第54章 鬼殺隊の一人が十二鬼月と遭遇していた
炭治郎は失念していた。
頚を斬られた鬼が消滅していくときに漂う灰の匂いがしなかったことを。
そして使い慣れないヒノカミ神楽を使ったことで、炭治郎の肉体や精神はすでに限界を超えていた。
それでも禰豆子の元に行こうと這いつくばる炭治郎の姿を累が冷たく見据えていた。
「苛々させてくれてありがとう。何の未練もなくおまえたちを刻めるよ」
これまでに幾度となく神経を逆撫でされた累が眉間に皺を寄せて竈門兄妹を睨み付ける。
その表情からは殺意がひしひしと伝わってくる。
それは欲しがっていたはずの禰豆子すら対象になっていた。
禰豆子を守るためにもこの場から逃げなければならないのに、余力を残さず全力で戦いきった炭治郎に最早起き上がる力は残されていなかった。

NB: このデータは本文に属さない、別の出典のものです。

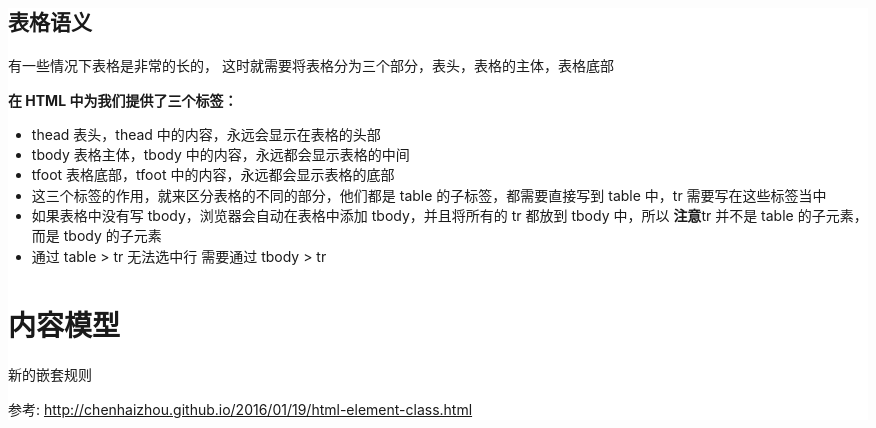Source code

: ## 表格语义

有一些情况下表格是非常的长的， 这时就需要将表格分为三个部分，表头，表格的主体，表格底部

**在 HTML 中为我们提供了三个标签：**

- thead 表头，thead 中的内容，永远会显示在表格的头部
- tbody 表格主体，tbody 中的内容，永远都会显示表格的中间
- tfoot 表格底部，tfoot 中的内容，永远都会显示表格的底部
- 这三个标签的作用，就来区分表格的不同的部分，他们都是 table 的子标签，都需要直接写到 table 中，tr 需要写在这些标签当中
- 如果表格中没有写 tbody，浏览器会自动在表格中添加 tbody，并且将所有的 tr 都放到 tbody 中，所以 **注意**tr 并不是 table 的子元素，而是 tbody 的子元素
- 通过 table > tr 无法选中行 需要通过 tbody > tr

# 内容模型

新的嵌套规则

参考: http://chenhaizhou.github.io/2016/01/19/html-element-class.html
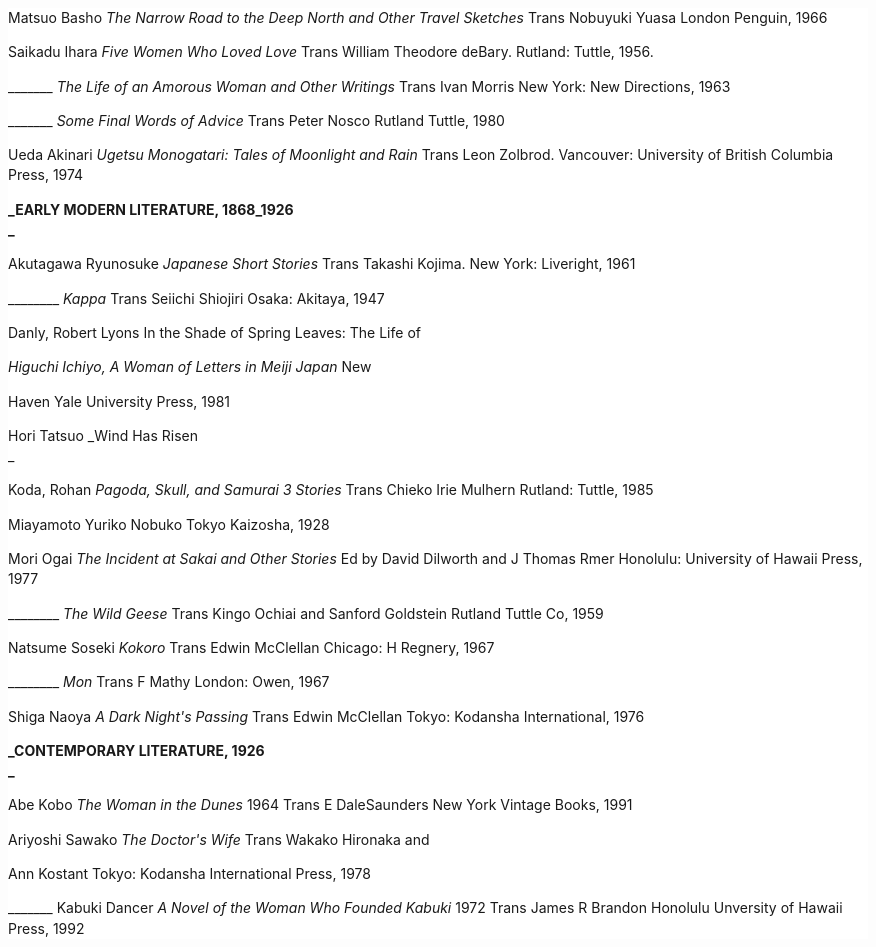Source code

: Matsuo Basho _The Narrow Road to the Deep North and Other Travel Sketches_
Trans Nobuyuki Yuasa London Penguin, 1966  

Saikadu Ihara _Five Women Who Loved Love_ Trans William Theodore deBary.
Rutland: Tuttle, 1956.  

_______ _The Life of an Amorous Woman and Other Writings_ Trans Ivan Morris
New York: New Directions, 1963  

_______ _Some Final Words of Advice_ Trans Peter Nosco Rutland Tuttle, 1980  

Ueda Akinari _Ugetsu Monogatari: Tales of Moonlight and Rain_ Trans Leon
Zolbrod. Vancouver: University of British Columbia Press, 1974  

**_EARLY MODERN LITERATURE, 1868_1926  
_**

Akutagawa Ryunosuke _Japanese Short Stories_ Trans Takashi Kojima. New York:
Liveright, 1961  

________ _Kappa_ Trans Seiichi Shiojiri Osaka: Akitaya, 1947  

Danly, Robert Lyons In the Shade of Spring Leaves: The Life of

_Higuchi Ichiyo, A Woman of Letters in Meiji Japan_ New

Haven Yale University Press, 1981  

Hori Tatsuo _Wind Has Risen  
_

Koda, Rohan _Pagoda, Skull, and Samurai 3 Stories_ Trans Chieko Irie Mulhern
Rutland: Tuttle, 1985  

Miayamoto Yuriko Nobuko Tokyo Kaizosha, 1928  

Mori Ogai _The Incident at Sakai and Other Stories_ Ed by David Dilworth and J
Thomas Rmer Honolulu: University of Hawaii Press, 1977

________ _The Wild Geese_ Trans Kingo Ochiai and Sanford Goldstein Rutland
Tuttle Co, 1959  

Natsume Soseki _Kokoro_ Trans Edwin McClellan Chicago: H Regnery, 1967  

________ _Mon_ Trans F Mathy London: Owen, 1967  

Shiga Naoya _A Dark Night's Passing_ Trans Edwin McClellan Tokyo: Kodansha
International, 1976  

**_CONTEMPORARY LITERATURE, 1926  
_**

Abe Kobo _The Woman in the Dunes_ 1964 Trans E DaleSaunders New York Vintage
Books, 1991  

Ariyoshi Sawako _The Doctor's Wife_ Trans Wakako Hironaka and

Ann Kostant Tokyo: Kodansha International Press, 1978  

_______ Kabuki Dancer _A Novel of the Woman Who Founded Kabuki_ 1972 Trans
James R Brandon Honolulu Unversity of Hawaii Press, 1992  
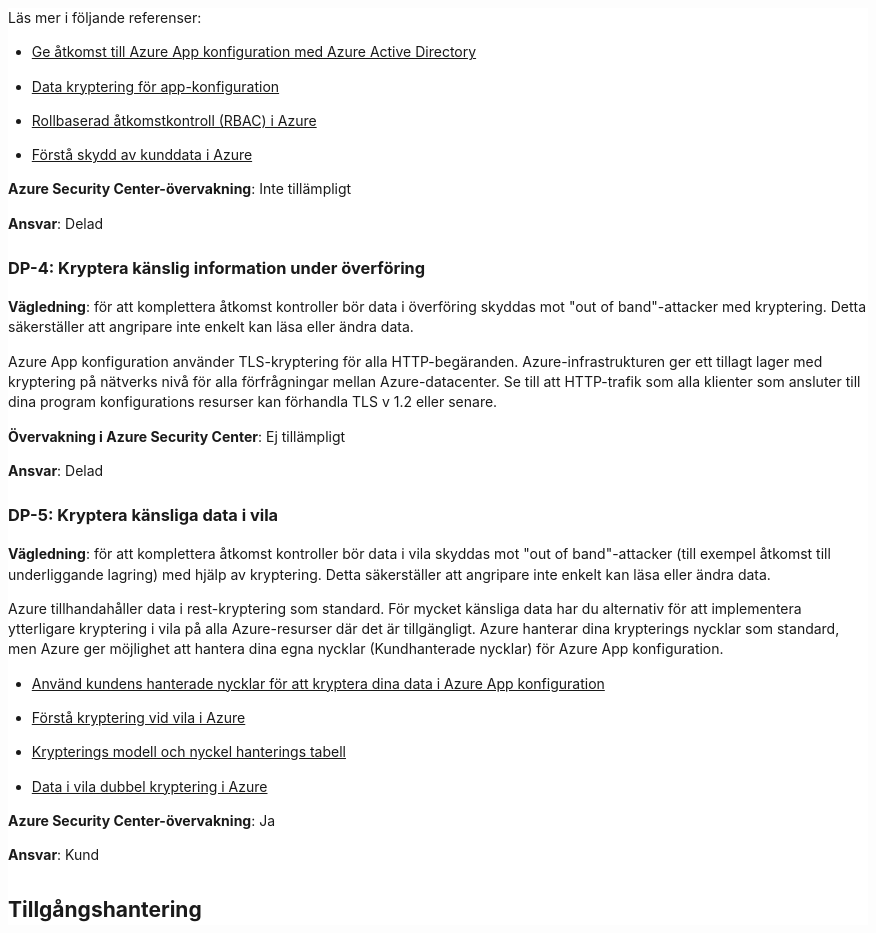 Läs mer i följande referenser:

- [Ge åtkomst till Azure App konfiguration med Azure Active Directory](concept-enable-rbac.md)

- [Data kryptering för app-konfiguration](faq.yml#does-app-configuration-encrypt-my-data)

- [Rollbaserad åtkomstkontroll (RBAC) i Azure](../role-based-access-control/overview.md) 

- [Förstå skydd av kunddata i Azure](../security/fundamentals/protection-customer-data.md)

**Azure Security Center-övervakning**: Inte tillämpligt

**Ansvar**: Delad

### <a name="dp-4-encrypt-sensitive-information-in-transit"></a>DP-4: Kryptera känslig information under överföring

**Vägledning**: för att komplettera åtkomst kontroller bör data i överföring skyddas mot "out of band"-attacker med kryptering. Detta säkerställer att angripare inte enkelt kan läsa eller ändra data.

Azure App konfiguration använder TLS-kryptering för alla HTTP-begäranden. Azure-infrastrukturen ger ett tillagt lager med kryptering på nätverks nivå för alla förfrågningar mellan Azure-datacenter. Se till att HTTP-trafik som alla klienter som ansluter till dina program konfigurations resurser kan förhandla TLS v 1.2 eller senare.

**Övervakning i Azure Security Center**: Ej tillämpligt

**Ansvar**: Delad

### <a name="dp-5-encrypt-sensitive-data-at-rest"></a>DP-5: Kryptera känsliga data i vila

**Vägledning**: för att komplettera åtkomst kontroller bör data i vila skyddas mot "out of band"-attacker (till exempel åtkomst till underliggande lagring) med hjälp av kryptering. Detta säkerställer att angripare inte enkelt kan läsa eller ändra data.

Azure tillhandahåller data i rest-kryptering som standard. För mycket känsliga data har du alternativ för att implementera ytterligare kryptering i vila på alla Azure-resurser där det är tillgängligt. Azure hanterar dina krypterings nycklar som standard, men Azure ger möjlighet att hantera dina egna nycklar (Kundhanterade nycklar) för Azure App konfiguration.

- [Använd kundens hanterade nycklar för att kryptera dina data i Azure App konfiguration](concept-customer-managed-keys.md)

- [Förstå kryptering vid vila i Azure](../security/fundamentals/encryption-atrest.md#encryption-at-rest-in-microsoft-cloud-services) 

- [Krypterings modell och nyckel hanterings tabell](../security/fundamentals/encryption-atrest.md#azure-resource-providers-encryption-model-support)

- [Data i vila dubbel kryptering i Azure](../security/fundamentals/double-encryption.md#data-at-rest)

**Azure Security Center-övervakning**: Ja

**Ansvar**: Kund

## <a name="asset-management"></a>Tillgångshantering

鉛がぎっしりと詰め込まれた俵が上にのしかかっているように体が重くて、まるで体全体が泥の中に漬かっているような感覚に、思うように体を動かすことができない。
そんな炭治郎に累は容赦しなかった。
「血鬼術 殺目篭」
あや取りの技の一つ、四段ばしごのような形を糸で作り上げた累。
それは、まるで鳥籠のように炭治郎を糸の中に閉じ込めてしまった。
もし、この糸の範囲が狭まってきたら………。
さっき、先輩が一瞬でバラバラに切り刻まれてしまった光景が炭治郎の脳裏に蘇った。
自分も同じようになってしまう。
もう死を覚悟するしかないのかと、そう思った時だった。
風を切り彗星の如く現れた影が炭治郎の上空を過ぎていった。
それは、炭治郎を閉じ込めていた糸をバラバラに切断し累の目の前で着地した。
(誰か来た……。誰だ……?善逸か……?)
重い体を必死に動かし顔を上げると、ぼやけた視界に、羽織をはためかせる男性の姿が見えた。
意識がはっきりしなくても匂いでわかった。
「俺が来るまでよく堪えた。後は任せろ」
あの日出会い、禰豆子を見逃してくれた義勇だということに。
累に殺されると思った。
禰豆子を守れないまま、あのまま死んでいくのだと。
どんなに足掻いても、もがいても、累が作り出した血鬼術には手も足も出なかった。
炭治郎が死に物狂いでようやく切ることができたあの糸を義勇は意図も簡単に切ってしまった。
今の炭治郎には義勇の言葉が頼もしく聞こえた。